*** INPUT DATA Section Begins ***

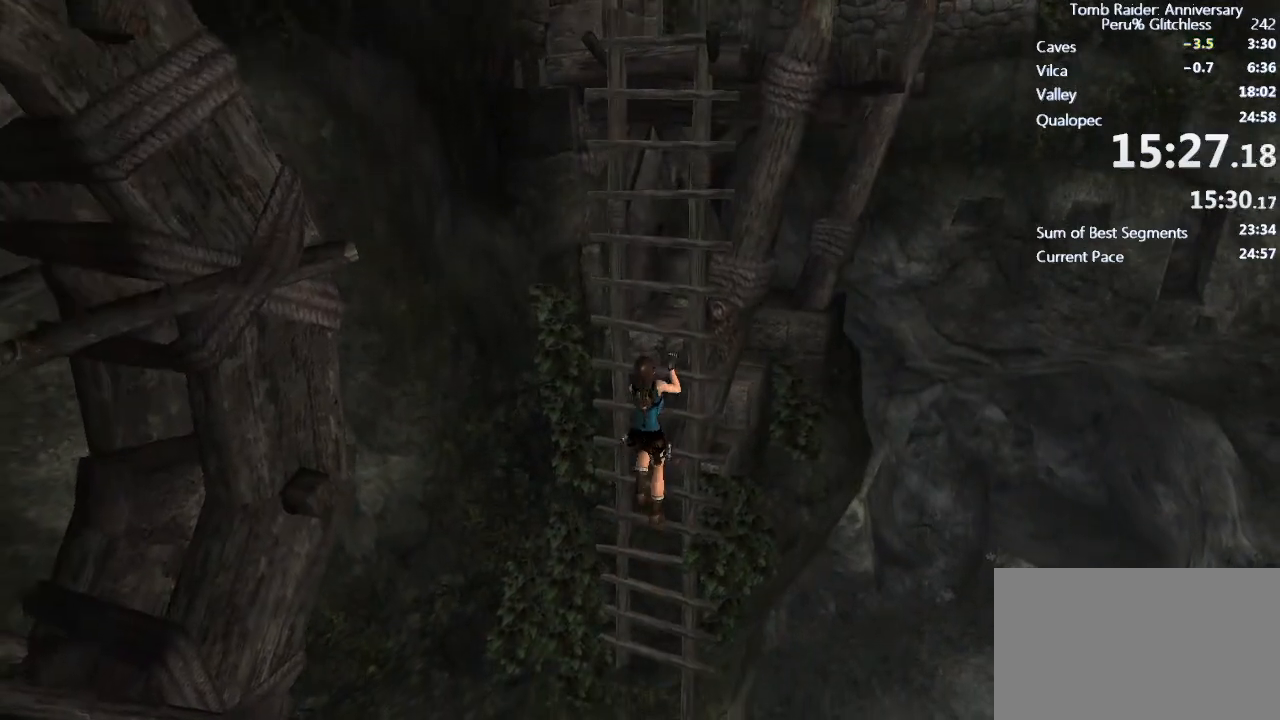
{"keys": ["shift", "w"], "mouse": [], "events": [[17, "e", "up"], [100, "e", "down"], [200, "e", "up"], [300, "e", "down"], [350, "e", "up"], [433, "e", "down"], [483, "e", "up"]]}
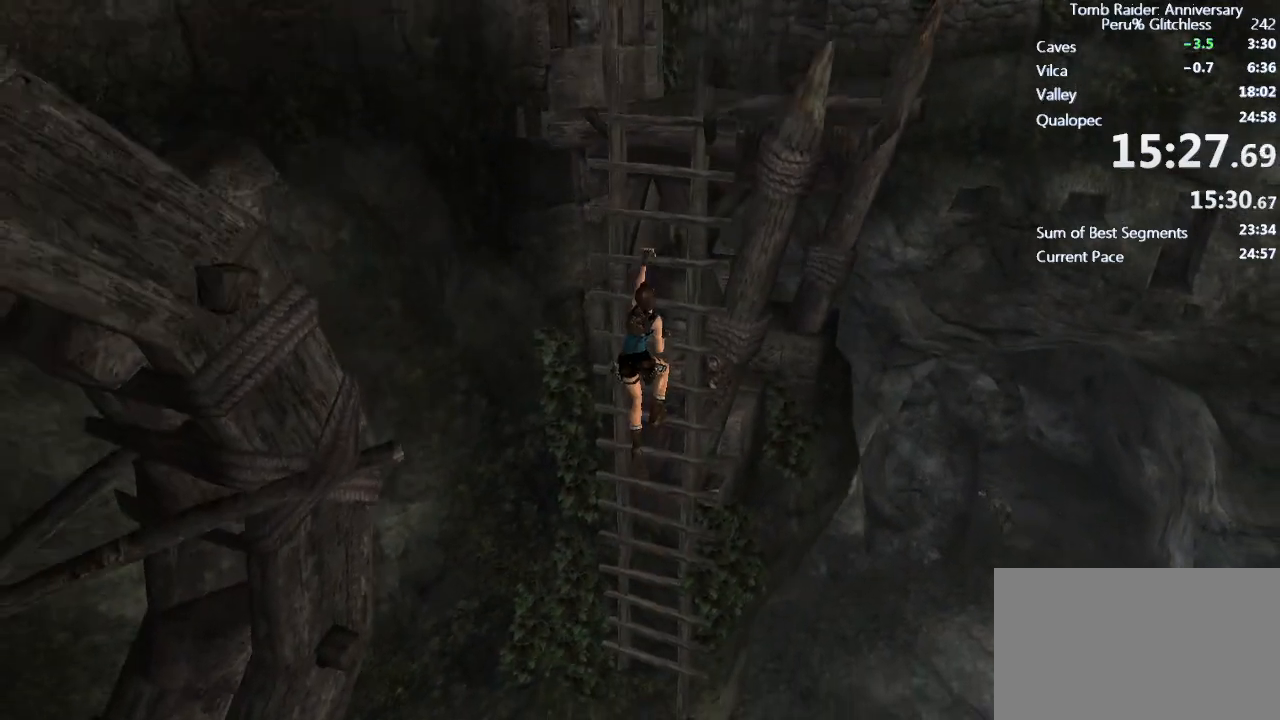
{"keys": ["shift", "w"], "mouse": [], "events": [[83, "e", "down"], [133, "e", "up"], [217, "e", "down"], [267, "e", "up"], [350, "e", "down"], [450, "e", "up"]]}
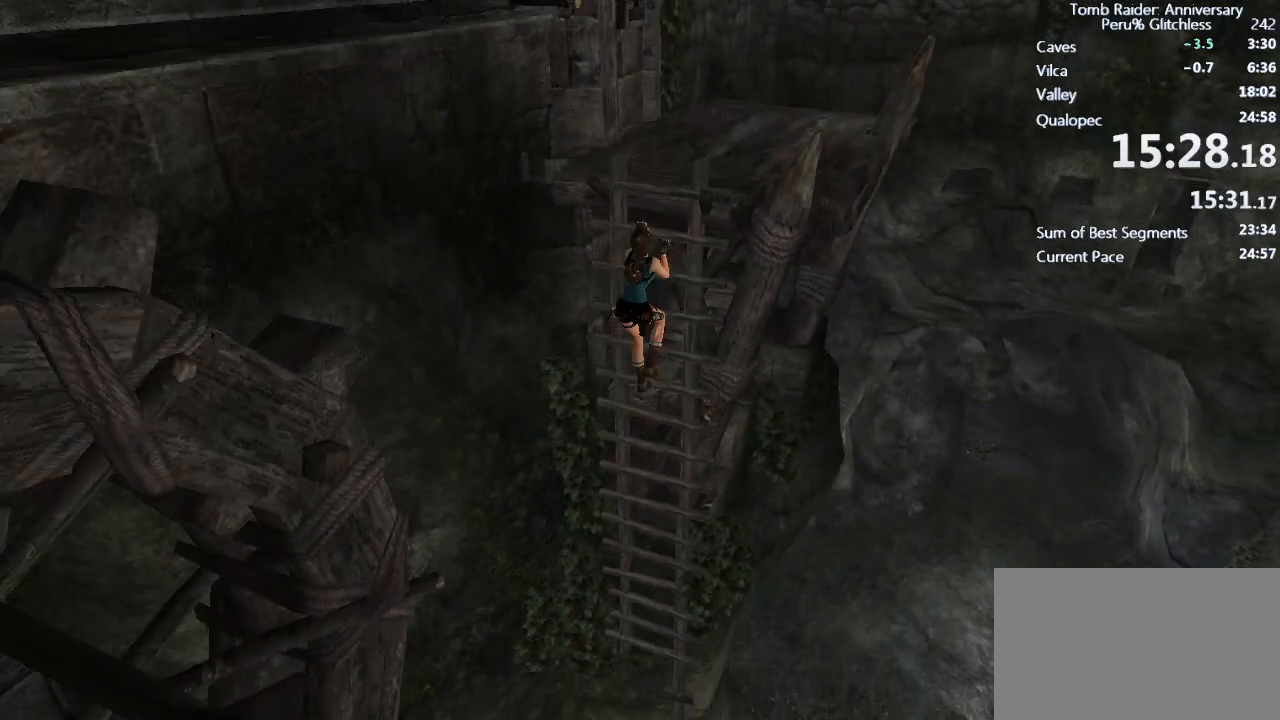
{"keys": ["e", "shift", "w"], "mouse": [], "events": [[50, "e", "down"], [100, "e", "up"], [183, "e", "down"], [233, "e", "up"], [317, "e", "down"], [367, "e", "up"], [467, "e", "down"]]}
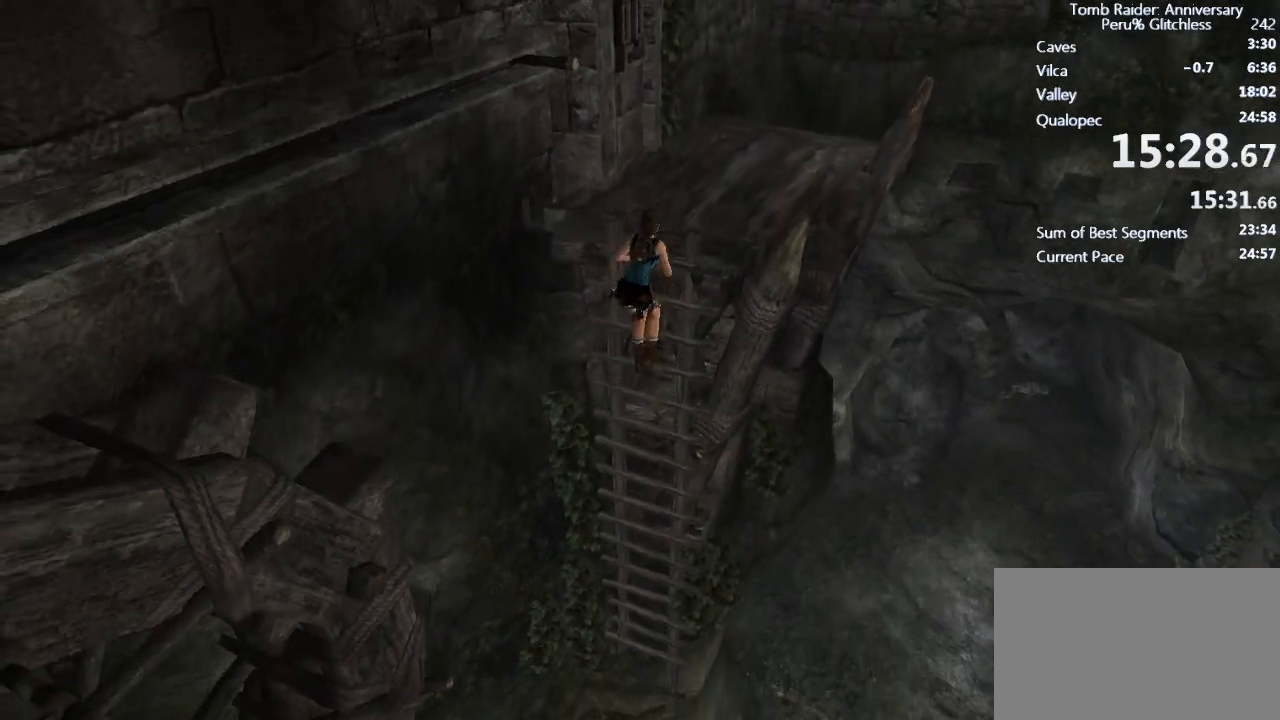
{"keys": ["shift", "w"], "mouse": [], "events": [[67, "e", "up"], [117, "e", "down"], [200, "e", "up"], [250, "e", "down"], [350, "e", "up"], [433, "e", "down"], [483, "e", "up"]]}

*** INPUT DATA Section Ends ***

EXERCISE REQUIREMENTS |
Return the material from above in full, exactly as written, with the pictures omitted.

RESULT OF THE EXERCISE |
{"keys": ["shift", "w"], "mouse": [], "events": [[17, "e", "up"], [100, "e", "down"], [200, "e", "up"], [300, "e", "down"], [350, "e", "up"], [433, "e", "down"], [483, "e", "up"]]}
{"keys": ["shift", "w"], "mouse": [], "events": [[83, "e", "down"], [133, "e", "up"], [217, "e", "down"], [267, "e", "up"], [350, "e", "down"], [450, "e", "up"]]}
{"keys": ["e", "shift", "w"], "mouse": [], "events": [[50, "e", "down"], [100, "e", "up"], [183, "e", "down"], [233, "e", "up"], [317, "e", "down"], [367, "e", "up"], [467, "e", "down"]]}
{"keys": ["shift", "w"], "mouse": [], "events": [[67, "e", "up"], [117, "e", "down"], [200, "e", "up"], [250, "e", "down"], [350, "e", "up"], [433, "e", "down"], [483, "e", "up"]]}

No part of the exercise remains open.